Additionally, the impact of NPT on TAMs in the dLN and MDSCs in blood was assessed. TAMs in the dLN of untreated tumor-bearing mice made up 5.06% of the total CD45+ leukocyte population (Supplementary Figure S7A,B), and MDSCs made up 67.7% of the total blood leukocyte population (Supplementary Figure S7C,D). By Day 3 post-NPT, TAMs in the dLN and MDSC populations in the blood were decreased by 90% and 75%, respectively (Supplementary Figure S7). Noticeably, MDSCs made up a very small fraction of the dLN total leukocyte population (around 0.10%) and declined to a negligible value (less than 0.02%) following NPT.

4. Discussion

Mechanistically, there are two aspects for optimal ISV: (1) the induction of the immunogenic cell death of cancer cells, and (2) the switch of an immunosuppressive TME to an immunostimulatory environment, both of which are fulfilled by NPT, while the other strategies often require two different treatments to embrace each attribute. Regarding the first aspect, our study reported the regression of Tregs and TAMs by apoptosis and MDSC by another cell death mechanism. This event provided an environment for the simultaneous rise in CD8+CD103+ tissue-resident memory T cells and TAM M1 polarization. The second independent mechanism is the production of immunogenic cell death (ICD) molecules. NPT induced the release of ATP, calreticulin, and HMGB [15]. Our observations support NPT as a novel type of ISV approach. However, whether NPT can modify the TME, especially whether it can directly impact immune cells and their function, has not been previously explored. Our research discoveries in this study provide further insight into NPT-induced antitumor immunity, specifically its profound impact on the TME immunosuppressive cells in the 4T1-luc model.
NPT appears to collapse all three major immunosuppressive cell populations in the TME. Interestingly, the distinctive cell frequency and death marker changes among each group hint at the involvement of population-specific intrinsic mechanisms. A rapid drop in cell counts concomitant with the presence of apoptotic death markers as early as 4 h post-NPT occurs in both Tregs and TAMs. These results indicate that NPT likely induces cell death or directly kills these suppressive cells. However, a delayed decrease in cell counts takes place in MDSCs on Day 3 post-NPT. This result, together with a reduction in apoptotic markers 4 h post-treatment, suggests an alternative mechanism behind how NPT diminishes MDSCs. Considering the increase in dendritic cells in the TME previously reported by our group in both 4T1 breast [15] and Pan02 pancreatic [22] cancer models, we suspect that NPT may shrink the MDSC population not by direct induction of cell death but rather by promotion of MDSC differentiation into dendritic cells (DCs). The differentiated DCs can further participate in antigen presentation and promote antitumor T cell response. This postulate needs further investigation.

Stored items:
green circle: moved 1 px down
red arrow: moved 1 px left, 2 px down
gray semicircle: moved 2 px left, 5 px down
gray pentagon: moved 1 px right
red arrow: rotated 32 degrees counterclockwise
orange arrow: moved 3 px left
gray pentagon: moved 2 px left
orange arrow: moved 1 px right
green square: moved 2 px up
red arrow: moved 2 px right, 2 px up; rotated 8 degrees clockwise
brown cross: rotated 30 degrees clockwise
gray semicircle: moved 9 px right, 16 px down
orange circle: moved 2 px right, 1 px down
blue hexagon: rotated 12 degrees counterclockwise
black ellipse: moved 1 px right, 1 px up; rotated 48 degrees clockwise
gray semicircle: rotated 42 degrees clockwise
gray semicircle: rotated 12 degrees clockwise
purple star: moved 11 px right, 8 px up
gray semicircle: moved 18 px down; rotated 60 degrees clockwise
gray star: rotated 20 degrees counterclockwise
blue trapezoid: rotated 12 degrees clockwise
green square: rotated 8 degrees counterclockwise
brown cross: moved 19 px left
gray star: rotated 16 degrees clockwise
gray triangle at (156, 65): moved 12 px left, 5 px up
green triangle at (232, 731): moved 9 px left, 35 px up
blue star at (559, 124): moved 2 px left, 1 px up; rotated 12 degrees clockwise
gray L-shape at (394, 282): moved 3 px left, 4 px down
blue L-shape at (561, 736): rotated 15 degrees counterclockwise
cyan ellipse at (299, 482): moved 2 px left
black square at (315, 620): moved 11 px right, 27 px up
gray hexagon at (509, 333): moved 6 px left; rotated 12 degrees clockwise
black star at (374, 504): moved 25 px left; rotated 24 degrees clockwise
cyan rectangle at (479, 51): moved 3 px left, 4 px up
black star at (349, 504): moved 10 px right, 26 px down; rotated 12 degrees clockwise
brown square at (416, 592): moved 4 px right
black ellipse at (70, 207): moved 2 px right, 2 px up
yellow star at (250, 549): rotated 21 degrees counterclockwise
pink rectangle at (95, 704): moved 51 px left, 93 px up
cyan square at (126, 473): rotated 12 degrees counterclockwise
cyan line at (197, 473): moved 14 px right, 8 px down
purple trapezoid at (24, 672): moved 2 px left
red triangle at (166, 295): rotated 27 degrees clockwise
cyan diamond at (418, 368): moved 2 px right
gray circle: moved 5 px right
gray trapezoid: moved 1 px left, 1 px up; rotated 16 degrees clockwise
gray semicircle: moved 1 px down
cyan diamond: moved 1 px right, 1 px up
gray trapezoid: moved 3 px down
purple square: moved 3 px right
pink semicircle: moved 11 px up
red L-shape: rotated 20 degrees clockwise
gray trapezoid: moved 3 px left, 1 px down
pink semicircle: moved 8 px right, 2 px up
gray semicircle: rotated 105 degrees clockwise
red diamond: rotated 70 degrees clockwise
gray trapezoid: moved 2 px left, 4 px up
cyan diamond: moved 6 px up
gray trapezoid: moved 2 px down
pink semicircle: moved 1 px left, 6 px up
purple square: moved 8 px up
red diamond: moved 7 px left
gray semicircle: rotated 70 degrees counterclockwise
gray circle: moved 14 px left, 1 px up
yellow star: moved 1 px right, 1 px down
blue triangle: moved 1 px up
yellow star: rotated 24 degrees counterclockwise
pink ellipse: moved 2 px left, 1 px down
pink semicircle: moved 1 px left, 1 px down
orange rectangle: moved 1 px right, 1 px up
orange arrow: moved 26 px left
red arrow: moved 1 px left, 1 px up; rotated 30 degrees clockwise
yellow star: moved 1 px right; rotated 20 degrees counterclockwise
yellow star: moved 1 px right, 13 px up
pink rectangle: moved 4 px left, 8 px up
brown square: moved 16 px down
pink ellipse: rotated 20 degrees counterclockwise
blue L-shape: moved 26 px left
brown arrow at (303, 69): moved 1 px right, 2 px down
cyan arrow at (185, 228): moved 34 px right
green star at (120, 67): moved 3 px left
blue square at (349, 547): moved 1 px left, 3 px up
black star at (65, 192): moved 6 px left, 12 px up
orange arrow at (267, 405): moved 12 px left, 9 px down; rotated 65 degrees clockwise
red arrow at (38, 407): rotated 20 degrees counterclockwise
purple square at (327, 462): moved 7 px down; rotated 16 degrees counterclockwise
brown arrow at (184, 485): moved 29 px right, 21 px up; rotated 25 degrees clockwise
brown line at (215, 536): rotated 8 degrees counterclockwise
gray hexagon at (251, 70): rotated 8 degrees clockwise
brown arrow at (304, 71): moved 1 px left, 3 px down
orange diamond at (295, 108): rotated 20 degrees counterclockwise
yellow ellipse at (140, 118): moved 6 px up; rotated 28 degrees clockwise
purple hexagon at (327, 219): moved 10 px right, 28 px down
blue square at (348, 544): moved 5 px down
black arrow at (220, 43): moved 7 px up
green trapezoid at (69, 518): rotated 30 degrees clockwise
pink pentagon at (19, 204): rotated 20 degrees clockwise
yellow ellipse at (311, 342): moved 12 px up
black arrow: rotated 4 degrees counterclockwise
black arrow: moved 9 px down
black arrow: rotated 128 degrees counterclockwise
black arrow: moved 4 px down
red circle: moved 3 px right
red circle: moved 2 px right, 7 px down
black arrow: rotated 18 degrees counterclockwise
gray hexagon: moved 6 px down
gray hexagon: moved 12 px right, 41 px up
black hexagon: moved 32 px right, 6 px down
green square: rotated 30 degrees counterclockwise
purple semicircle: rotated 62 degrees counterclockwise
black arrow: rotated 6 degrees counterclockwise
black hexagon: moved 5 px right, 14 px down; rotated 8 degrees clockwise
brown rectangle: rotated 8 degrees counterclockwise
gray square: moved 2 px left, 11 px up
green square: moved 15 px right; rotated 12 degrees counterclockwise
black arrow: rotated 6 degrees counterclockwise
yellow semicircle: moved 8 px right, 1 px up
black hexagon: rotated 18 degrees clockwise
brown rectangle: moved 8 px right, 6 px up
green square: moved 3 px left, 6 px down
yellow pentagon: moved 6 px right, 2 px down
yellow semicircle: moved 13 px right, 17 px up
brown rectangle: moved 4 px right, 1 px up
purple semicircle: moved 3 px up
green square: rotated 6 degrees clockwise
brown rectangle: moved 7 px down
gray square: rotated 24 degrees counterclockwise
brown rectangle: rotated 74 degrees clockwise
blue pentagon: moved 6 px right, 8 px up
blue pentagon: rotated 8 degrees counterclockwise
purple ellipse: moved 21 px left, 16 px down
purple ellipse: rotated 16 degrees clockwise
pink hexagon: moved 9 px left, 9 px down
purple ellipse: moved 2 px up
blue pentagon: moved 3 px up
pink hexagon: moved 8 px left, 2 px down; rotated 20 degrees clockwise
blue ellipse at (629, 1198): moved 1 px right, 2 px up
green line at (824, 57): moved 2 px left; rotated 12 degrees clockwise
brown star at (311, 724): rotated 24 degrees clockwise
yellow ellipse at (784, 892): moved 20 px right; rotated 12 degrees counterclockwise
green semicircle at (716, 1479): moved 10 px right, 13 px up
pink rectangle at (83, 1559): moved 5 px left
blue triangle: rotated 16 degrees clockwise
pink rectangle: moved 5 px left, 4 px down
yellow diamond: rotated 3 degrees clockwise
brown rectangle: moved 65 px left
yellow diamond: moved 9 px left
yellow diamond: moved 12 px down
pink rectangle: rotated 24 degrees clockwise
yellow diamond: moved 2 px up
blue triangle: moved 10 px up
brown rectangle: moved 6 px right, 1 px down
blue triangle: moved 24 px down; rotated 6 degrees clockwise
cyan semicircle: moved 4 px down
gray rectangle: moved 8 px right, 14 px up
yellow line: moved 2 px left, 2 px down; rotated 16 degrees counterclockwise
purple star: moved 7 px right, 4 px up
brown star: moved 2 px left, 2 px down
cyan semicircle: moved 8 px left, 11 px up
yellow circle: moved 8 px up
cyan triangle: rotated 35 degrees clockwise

* [Required actions]
1. In the excerpt on NPT, what percentage of the total CD45+ leukocyte population in the dLN of untreated tumor-bearing mice did TAMs make up?
2. List every immunogenic cell death molecule that the excerpt on NPT says NPT induced the release of.
3. Return the portion of the excerpt on NPT from "Additionally, the impact" up to and including "0.02%) following NPT.".

* [Solved tasks]
1. 5.06%

2. ATP, calreticulin, HMGB

3.
Additionally, the impact of NPT on TAMs in the dLN and MDSCs in blood was assessed. TAMs in the dLN of untreated tumor-bearing mice made up 5.06% of the total CD45+ leukocyte population (Supplementary Figure S7A,B), and MDSCs made up 67.7% of the total blood leukocyte population (Supplementary Figure S7C,D). By Day 3 post-NPT, TAMs in the dLN and MDSC populations in the blood were decreased by 90% and 75%, respectively (Supplementary Figure S7). Noticeably, MDSCs made up a very small fraction of the dLN total leukocyte population (around 0.10%) and declined to a negligible value (less than 0.02%) following NPT.